Re: Free software & money

Posted: Wed Nov 09, 2016 6:16 pm
by davephillips
FaTony wrote:...When there are no free alternatives, it is a moral duty of any knowledgeable person to remove DRM and put unrestricted version on torrent sites.
Bullshit. This is not FOSS advocacy, this is recommending criminal behaviour.

From the Posting Guidelines here at LM:
5) Respect Copyright. Be very aware of how works you post (audio, scores whatever) are licensed. It goes without saying that violation of licenses won't be tolerated.
You are advocating license violation.

Btw, I've actually met Richard Stallman and conversed with him about copyright and closed-source issues. He does not support your POV. I recall that he advised not using proprietary software even if there was no open-source equivalent, but he certainly did not recommend cracking and pirating closed-source work.
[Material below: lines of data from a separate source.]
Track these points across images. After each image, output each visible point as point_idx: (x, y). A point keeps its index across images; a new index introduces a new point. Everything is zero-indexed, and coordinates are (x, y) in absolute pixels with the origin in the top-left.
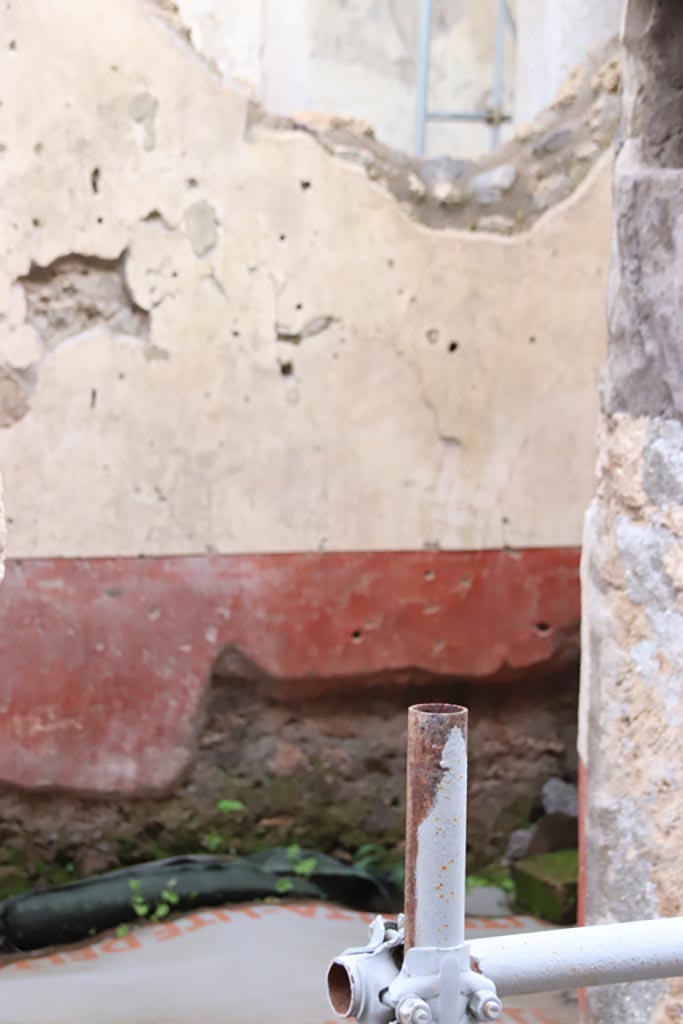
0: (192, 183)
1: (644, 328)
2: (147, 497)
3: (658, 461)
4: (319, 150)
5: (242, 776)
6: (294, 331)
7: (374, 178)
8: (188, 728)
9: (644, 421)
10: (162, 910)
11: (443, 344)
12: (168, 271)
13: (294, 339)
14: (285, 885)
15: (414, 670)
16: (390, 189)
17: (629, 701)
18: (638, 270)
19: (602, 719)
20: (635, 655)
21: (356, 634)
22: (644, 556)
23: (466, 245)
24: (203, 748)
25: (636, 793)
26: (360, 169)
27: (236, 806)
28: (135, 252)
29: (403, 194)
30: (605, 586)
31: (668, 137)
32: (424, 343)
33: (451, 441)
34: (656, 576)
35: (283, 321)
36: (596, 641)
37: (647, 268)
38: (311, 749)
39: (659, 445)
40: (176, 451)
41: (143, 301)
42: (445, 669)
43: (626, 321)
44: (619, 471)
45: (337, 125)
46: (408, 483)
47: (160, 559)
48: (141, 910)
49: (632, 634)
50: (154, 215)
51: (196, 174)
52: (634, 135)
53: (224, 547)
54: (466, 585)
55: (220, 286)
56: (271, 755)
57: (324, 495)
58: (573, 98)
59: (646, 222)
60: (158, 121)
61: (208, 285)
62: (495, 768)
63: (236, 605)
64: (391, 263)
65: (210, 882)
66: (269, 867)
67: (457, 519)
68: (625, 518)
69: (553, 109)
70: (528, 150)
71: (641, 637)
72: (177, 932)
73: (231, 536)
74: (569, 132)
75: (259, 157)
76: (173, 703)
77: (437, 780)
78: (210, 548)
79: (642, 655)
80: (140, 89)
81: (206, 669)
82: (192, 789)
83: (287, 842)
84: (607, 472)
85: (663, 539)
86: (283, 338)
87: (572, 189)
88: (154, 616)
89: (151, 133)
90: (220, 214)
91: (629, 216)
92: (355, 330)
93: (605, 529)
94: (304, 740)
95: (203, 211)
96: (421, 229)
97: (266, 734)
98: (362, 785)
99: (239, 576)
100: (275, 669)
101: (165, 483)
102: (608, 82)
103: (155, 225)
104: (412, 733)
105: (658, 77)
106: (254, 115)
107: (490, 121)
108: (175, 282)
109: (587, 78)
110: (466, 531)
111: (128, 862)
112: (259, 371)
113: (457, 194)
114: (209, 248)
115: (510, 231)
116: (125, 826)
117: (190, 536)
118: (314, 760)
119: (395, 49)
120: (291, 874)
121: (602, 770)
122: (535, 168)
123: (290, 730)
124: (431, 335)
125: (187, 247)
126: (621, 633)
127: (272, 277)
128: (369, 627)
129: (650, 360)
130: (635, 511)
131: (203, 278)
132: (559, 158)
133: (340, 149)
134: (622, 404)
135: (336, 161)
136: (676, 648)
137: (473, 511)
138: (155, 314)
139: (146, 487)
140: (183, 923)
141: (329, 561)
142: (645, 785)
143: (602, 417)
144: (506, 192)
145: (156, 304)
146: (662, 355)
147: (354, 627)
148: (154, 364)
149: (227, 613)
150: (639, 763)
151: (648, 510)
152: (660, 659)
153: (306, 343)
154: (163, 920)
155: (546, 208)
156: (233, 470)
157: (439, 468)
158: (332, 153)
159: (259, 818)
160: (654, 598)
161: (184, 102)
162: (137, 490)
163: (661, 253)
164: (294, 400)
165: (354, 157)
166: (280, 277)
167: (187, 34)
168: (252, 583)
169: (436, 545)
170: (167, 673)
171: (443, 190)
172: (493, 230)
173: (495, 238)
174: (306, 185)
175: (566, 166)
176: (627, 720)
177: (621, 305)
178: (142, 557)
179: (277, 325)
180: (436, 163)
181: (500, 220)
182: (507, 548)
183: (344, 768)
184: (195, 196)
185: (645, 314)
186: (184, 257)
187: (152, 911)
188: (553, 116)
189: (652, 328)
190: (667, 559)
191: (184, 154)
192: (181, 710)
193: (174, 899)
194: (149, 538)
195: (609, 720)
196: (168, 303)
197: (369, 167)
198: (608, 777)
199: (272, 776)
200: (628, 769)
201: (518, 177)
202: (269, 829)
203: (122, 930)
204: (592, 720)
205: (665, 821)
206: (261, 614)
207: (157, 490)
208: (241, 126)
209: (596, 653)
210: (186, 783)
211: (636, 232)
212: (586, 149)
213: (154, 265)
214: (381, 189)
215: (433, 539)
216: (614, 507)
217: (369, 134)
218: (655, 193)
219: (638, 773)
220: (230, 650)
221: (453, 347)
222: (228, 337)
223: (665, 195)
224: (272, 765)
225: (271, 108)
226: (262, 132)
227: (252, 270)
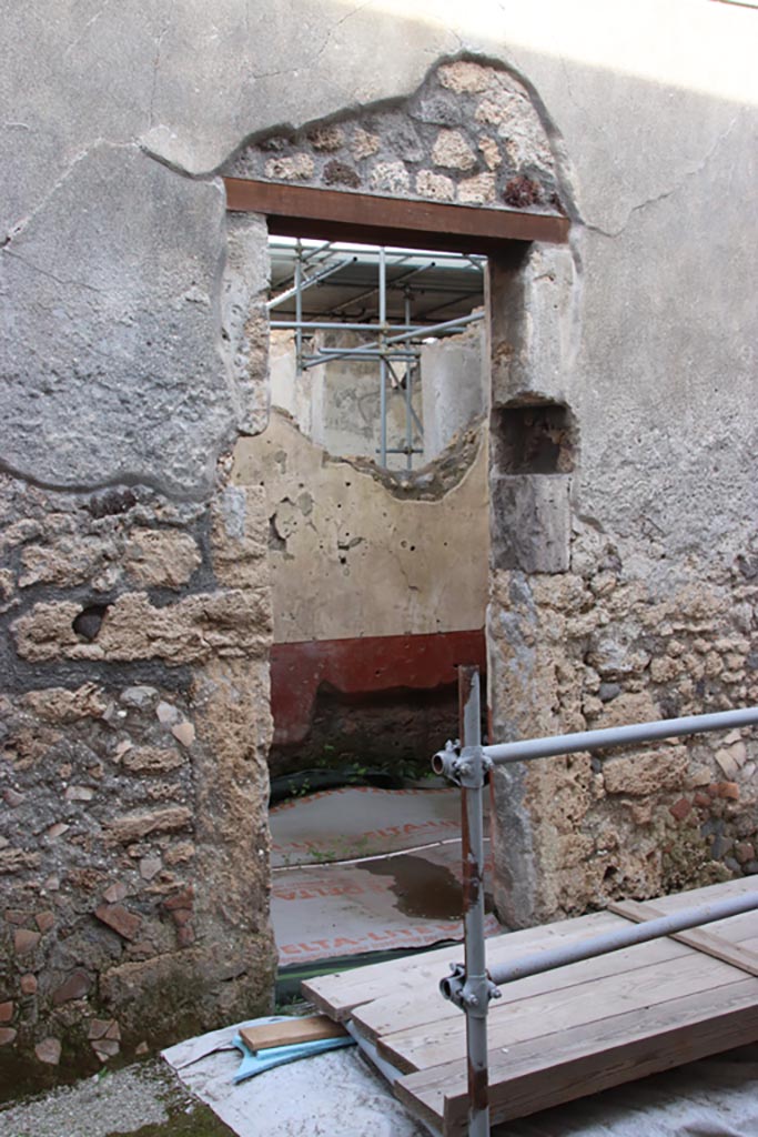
0: (301, 485)
1: (506, 536)
2: (287, 618)
3: (515, 586)
4: (353, 470)
5: (332, 735)
6: (346, 544)
7: (376, 480)
8: (309, 716)
9: (508, 572)
10: (303, 792)
11: (408, 547)
12: (292, 522)
13: (346, 548)
14: (354, 780)
15: (402, 687)
16: (383, 484)
17: (508, 682)
18: (502, 514)
19: (497, 691)
20: (509, 664)
21: (377, 672)
22: (511, 625)
23: (416, 506)
24: (315, 724)
25: (512, 718)
26: (370, 477)
27: (331, 747)
28: (279, 515)
29: (388, 486)
30: (496, 638)
31: (509, 463)
32: (400, 547)
33: (414, 588)
34: (517, 632)
35: (341, 540)
36: (493, 659)
37: (506, 512)
38: (360, 723)
39: (515, 581)
40: (298, 598)
41: (283, 535)
42: (416, 686)
43: (499, 533)
44: (499, 592)
45: (359, 459)
46: (396, 607)
47: (293, 644)
48: (295, 792)
49: (507, 656)
50: (286, 500)
51: (303, 482)
52: (496, 462)
53: (320, 638)
54: (423, 649)
55: (314, 527)
56: (343, 726)
57: (361, 614)
58: (455, 445)
59: (504, 494)
60: (287, 462)
61: (309, 527)
62: (438, 727)
63: (326, 662)
64: (385, 515)
65: (322, 780)
66: (346, 773)
67: (418, 621)
68: (502, 611)
69: (447, 449)
70: (438, 466)
71: (512, 657)
72: (310, 800)
73: (323, 633)
74: (454, 459)
75: (327, 474)
76: (302, 706)
77: (470, 690)
78: (314, 638)
79: (512, 664)
80: (279, 449)
81: (315, 690)
82: (311, 742)
83: (353, 762)
84: (494, 592)
85: (518, 617)
86: (340, 548)
87: (458, 482)
88: (292, 669)
89: (284, 466)
90: (313, 498)
91: (496, 494)
92: (371, 543)
93: (495, 615)
94: (357, 719)
95: (306, 497)
96: (397, 500)
97: (341, 717)
98: (382, 737)
99: (327, 650)
100: (344, 689)
101: (294, 612)
102: (469, 438)
103: (287, 504)
104: (461, 675)
105: (504, 441)
106: (326, 457)
107: (406, 452)
108: (295, 527)
109: (460, 438)
110: (421, 627)
111: (286, 774)
112: (332, 562)
113: (411, 485)
114: (309, 512)
115: (433, 500)
116: (284, 759)
117: (306, 634)
118: (362, 727)
119: (361, 423)
120: (357, 775)
121: (497, 711)
122: (442, 474)
123: (351, 716)
124: (403, 544)
125: (300, 511)
126: (503, 657)
127: (336, 523)
128: (383, 669)
129: (509, 548)
130: (507, 608)
131: (307, 524)
132: (451, 470)
133: (361, 469)
134: (498, 565)
135: (360, 474)
136: (526, 659)
137: (424, 617)
138: (288, 540)
139: (287, 614)
140: (312, 797)
141: (364, 641)
142: (515, 714)
143: (490, 572)
144: (431, 483)
145: (288, 536)
146: (514, 546)
147: (377, 669)
148: (288, 562)
149: (322, 666)
150: (513, 707)
151: (512, 607)
152: (519, 665)
153: (352, 549)
154: (304, 796)
155: (448, 490)
156: (322, 605)
157: (409, 600)
158: (358, 470)
159: (340, 753)
160: (516, 641)
161: (297, 454)
162: (283, 615)
163: (510, 507)
164: (347, 573)
165: (367, 472)
166: (339, 522)
167: (297, 427)
168: (333, 652)
169: (410, 632)
170: (298, 693)
171: (404, 484)
172: (427, 499)
173: (428, 503)
174: (348, 484)
175: (455, 473)
176: (507, 690)
177: (496, 527)
178: (286, 643)
179: (339, 542)
180: (401, 473)
181: (429, 495)
182: (440, 633)
183: (374, 730)
184: (303, 490)
185: (506, 530)
186: (299, 516)
187: (299, 792)
188: (447, 453)
189: (510, 536)
190: (521, 625)
191: (297, 474)
192: (305, 708)
193: (308, 787)
194: (288, 635)
195: (500, 691)
196: (293, 535)
197: (374, 475)
198: (500, 713)
199: (344, 734)
200: (508, 709)
201: (435, 478)
202: (344, 758)
203: (287, 801)
204: (493, 691)
205: (523, 728)
206: (336, 666)
207: (291, 614)
208: (320, 462)
209: (493, 665)
210: (309, 739)
211: (500, 499)
212: (463, 465)
213: (286, 520)
214: (379, 484)
215: (408, 630)
216: (498, 606)
217: (372, 462)
218: (507, 484)
219: (512, 710)
220: (324, 682)
221: (413, 548)
222: (318, 548)
223: (511, 485)
224: (344, 730)
225: (333, 454)
226: (329, 464)
227: (327, 520)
If you expect someone to respect your choice of licensing then perhaps you should respect the choices of others.

dp

Re: Free software & money

Posted: Thu Nov 10, 2016 4:49 am
by tramp
beck wrote:
FaTony wrote:I would love to write free software for money (...)
Love this contradiction.
If payed for, it ain't free anymore. :mrgreen:
A lot of bullshit is written here in this thread, but this is the most stupid stance over all.
Holy shit man, the Linux Kernel is written mostly by paid developers, now, do you think it isn't free anymore?
And in contradict, do you think it makes a software free, when you didn't have to pay for it? Stupid, I say. :roll:

Currently your best chance to become a paid open source developer is, become a kernel developer, write patches for the linux kernel, wait for a company that becomes aware of you and offer you a payment.